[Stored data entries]
------------------------------------
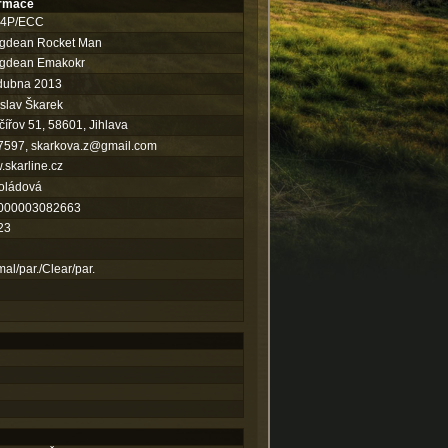
ormace
14P/ECC
igdean Rocket Man
igdean Emakokr
 dubna 2013
slav Škarek
ířov 51, 58601, Jihlava
7597,
skarkova.z@gmail.com
skarline.cz
oládová
000003082663
23
al/par./Clear/par.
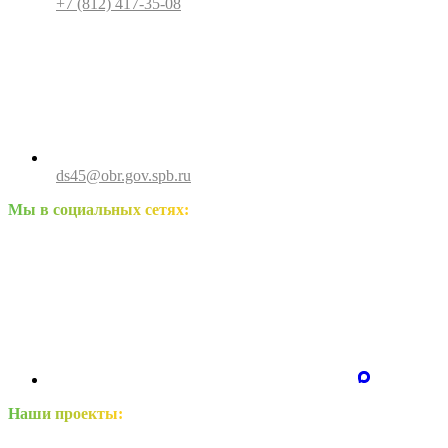
+7 (812) 417-35-08
ds45@obr.gov.spb.ru
Мы в социальных сетях:
Наши проекты:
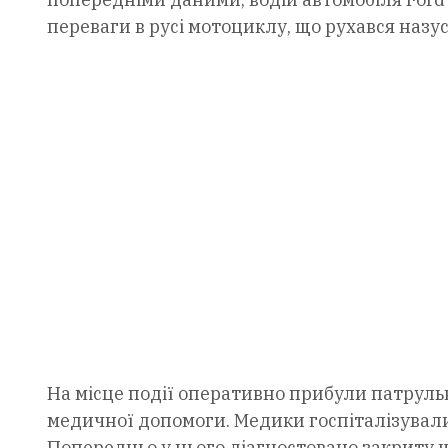
переваги в русі мотоциклу, що рухався назус
На місце події оперативно прибули патрульн
медичної допомоги. Медики госпіталізували 
Попередньо у нього діагностовано закриту 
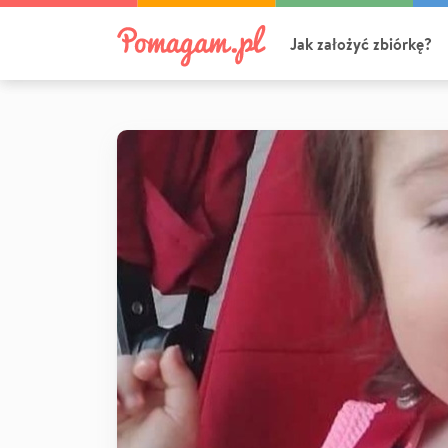
Jak założyć zbiórkę?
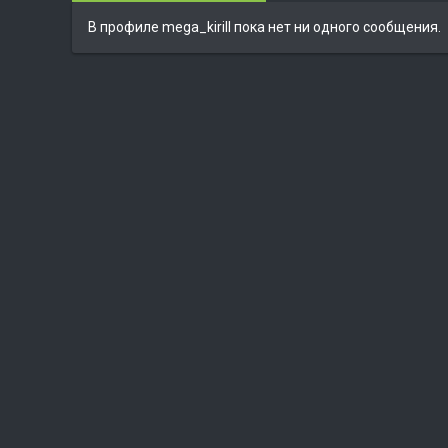
В профиле mega_kirill пока нет ни одного сообщения.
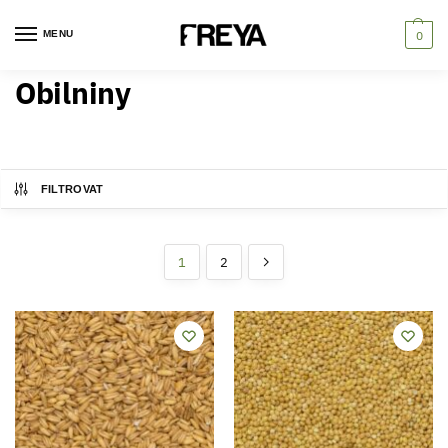
MENU
0
Obilniny
FILTROVAT
1
2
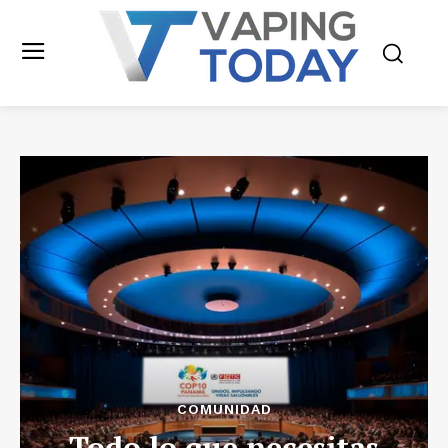
COMUNIDAD
Todo lo que necesitas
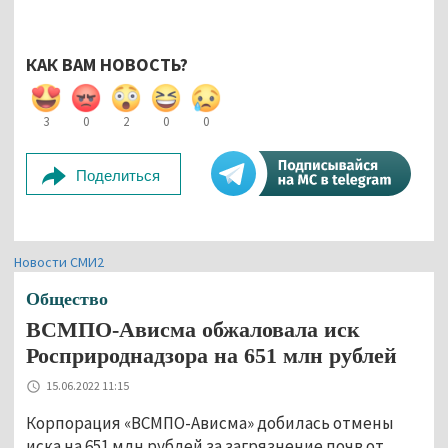
КАК ВАМ НОВОСТЬ?
3
0
2
0
0
Поделиться
Новости СМИ2
Общество
ВСМПО-Ависма обжаловала иск
Росприроднадзора на 651 млн рублей
15.06.2022 11:15
Корпорация «ВСМПО-Ависма» добилась отмены
иска на 651 млн рублей за загрязнение почв от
------------------------------------
## INSTRUCTIONS TO FOLLOW
Update the text of all the data above by replacing "COMUNIDAD" with "COMMUNITY" and leaving everything else unchanged. Leave the pictures out of your answer.

## EXERCISE SOLUTION
ormace
14P/ECC
igdean Rocket Man
igdean Emakokr
 dubna 2013
slav Škarek
ířov 51, 58601, Jihlava
7597,
skarkova.z@gmail.com
skarline.cz
oládová
000003082663
23
al/par./Clear/par.
+7 (812) 417-35-08
ds45@obr.gov.spb.ru
Мы в социальных сетях:
Наши проекты:
переваги в русі мотоциклу, що рухався назус
На місце події оперативно прибули патрульн
медичної допомоги. Медики госпіталізували 
Попередньо у нього діагностовано закриту 
Jak założyć zbiórkę?
В профиле mega_kirill пока нет ни одного сообщения.
MENU
0
Obilniny
FILTROVAT
1
2
COMMUNITY
Todo lo que necesitas
КАК ВАМ НОВОСТЬ?
3
0
2
0
0
Поделиться
Новости СМИ2
Общество
ВСМПО-Ависма обжаловала иск
Росприроднадзора на 651 млн рублей
15.06.2022 11:15
Корпорация «ВСМПО-Ависма» добилась отмены
иска на 651 млн рублей за загрязнение почв от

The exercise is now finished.